LINDA: Sonunda, memnun oldu!

ADAMUS: Teşekkürler. Teşekkürler.

LINDA: Vay.

ADAMUS: Ben bu ilk Yükselmiş Üstatlar Kulübü'ne, bu insan kulübüne şimdi diğer bütün Yükselmiş Üstatları, hem burada Dünya'da bedenlenmiş olanları hem de diğer realitelerde olanları davet ediyorum. Ben onları içeriye davet ediyorum, Timothy, onların içeri gelmeleri için kapıyı açar mısın lütfen? Sadece şaka yapıyorum. Onların gelmesi için kapıya ihtiyaçları yok. (kahkahalar) o, buna inandı. O, buna inandı.
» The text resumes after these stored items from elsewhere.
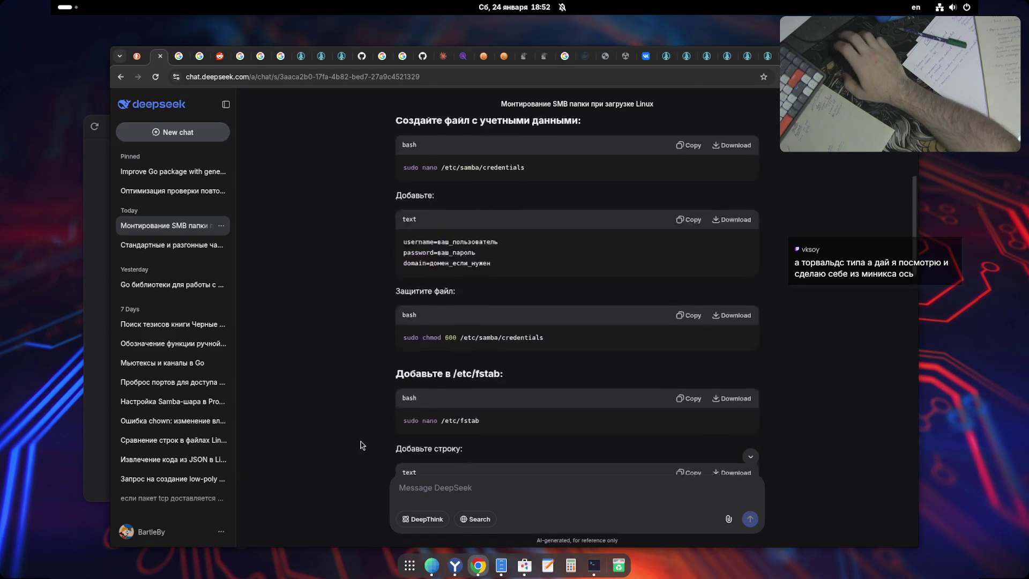
- Scroll up and briefly highlight 'fstab' in the first method heading
scroll(362, 444, "up", 5)
double_click(473, 215)
left_click(520, 232)
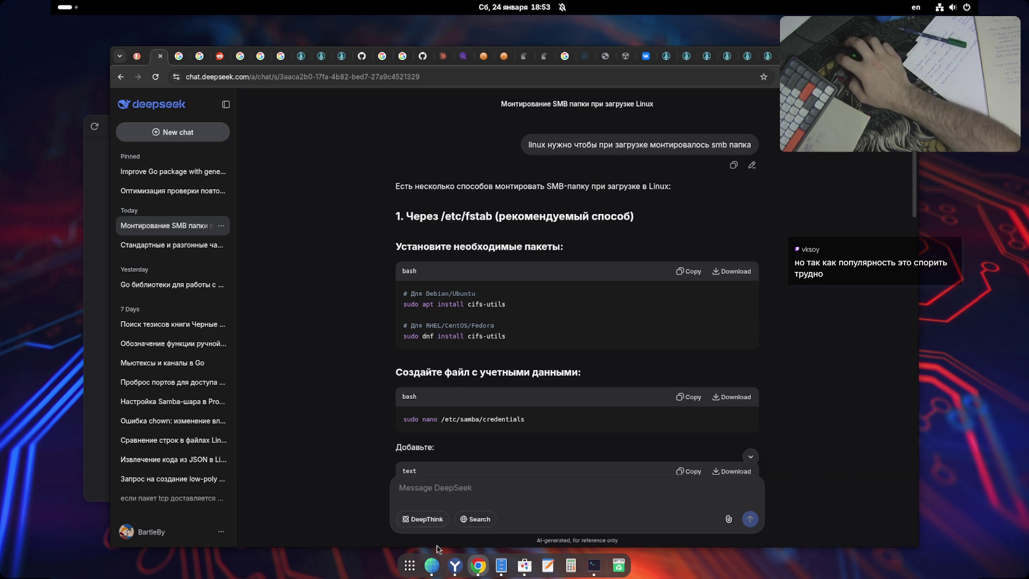
- Bring the Software updates window forward and minimise the browser with Super+H
left_click(409, 565)
left_click(409, 566)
Ben onlardan gelip sizin hepinize katılmalarını isteyeceğim, online izleyenlerinize, burada Kırmızı Çember Bağlantı Merkezi'nde olanlarınıza ki siz gerçekten bu enerjileri topraklayabilesiniz, biz derin bir nefes alarak enerjilerin sizin cennet dediğiniz ile Dünya arasında, diğer realiteler ile bu insan realitesi arasında akması için ve biz bu anda her şeyden daha çok bütün Yükselmiş Üstatlara burada bizimle olmaları için izin veriyoruz... bunu gerçekten "ve"ye karışmak için yapıyoruz. Bunun cennet veya Dünya ile veya o realite veya bu realite ile çok ilgisi yok, bu, "ve" ile alakalı bir şey, çoğul olanla. Ve bu gerçekten sizin hepinizin yapacağı bir şey. Siz bunu yaşamınızda kişisel olarak yapıyorsunuz, siz bunu burada Üstatlar Kulübü'nde yapıyorsunuz.
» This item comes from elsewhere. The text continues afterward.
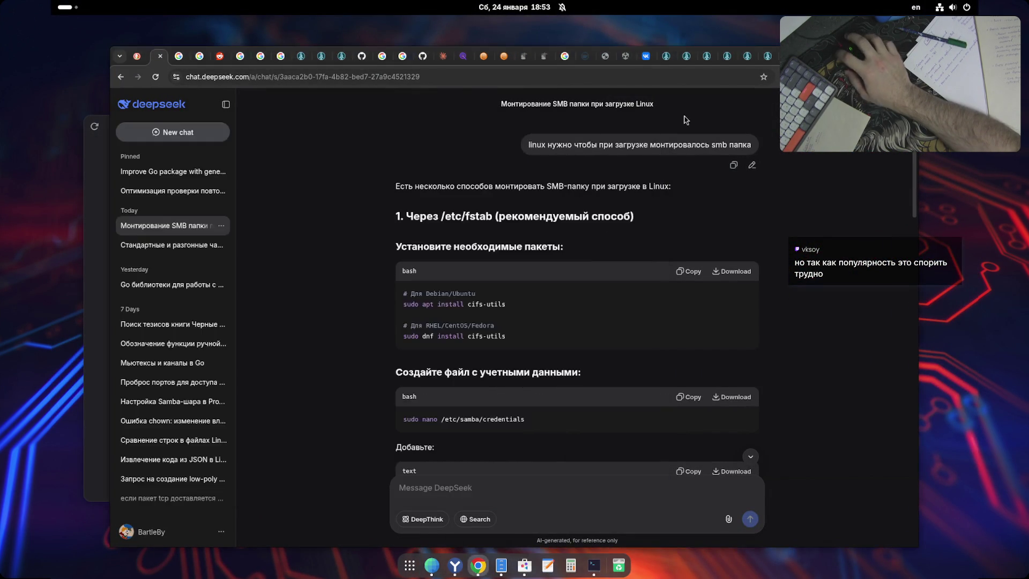
key("super+h")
O halde hadi bu anı Yükselmiş Üstatları davet etmek için güzel bir sessizlik içinde geçirelim, o aslında sessizlik değildir. Burada bulunan sizlerin enerjisi ile bu gezegende bulunan bedenlenmiş bin beşyüzden fazla Üstat ve diğer realitelerde kendi Üstatlar Kulübü olanların enerjisinin kıyaslanmayacağından ben eminim çünkü burada o kadar özel bir şey var ki tıpkı bu duvarda gömülü tarih gibi. Sizin yolculuğunuzun, sizin birçok, birçok ömrünüzün tarihi.

Duvardaki taşların bütün Şambra'yı temsil ettiği daha önce söylendi, çok, çok taş var ve bu doğru. Ama buradaki taşların hepsi aynı zamanda sizin her birinizin ve hepinizin bütün yaşamlarını, bütün deneyimlerini temsil ediyor - sizin içinden geçtiğiniz her şeyi, her zorluğu, her keyifli anı - bunların tamamı şimdi tam bu duvarda.

Bunu bir anlığına hissedin. Bu bir açıdan anıtsal bir duvar. Bu tabii bir ağlama duvarı değil ve burada dua etmeye başlayanlar olmasın. Bu bir sevinç duvarı ve bu bir transhüman olma duvarı.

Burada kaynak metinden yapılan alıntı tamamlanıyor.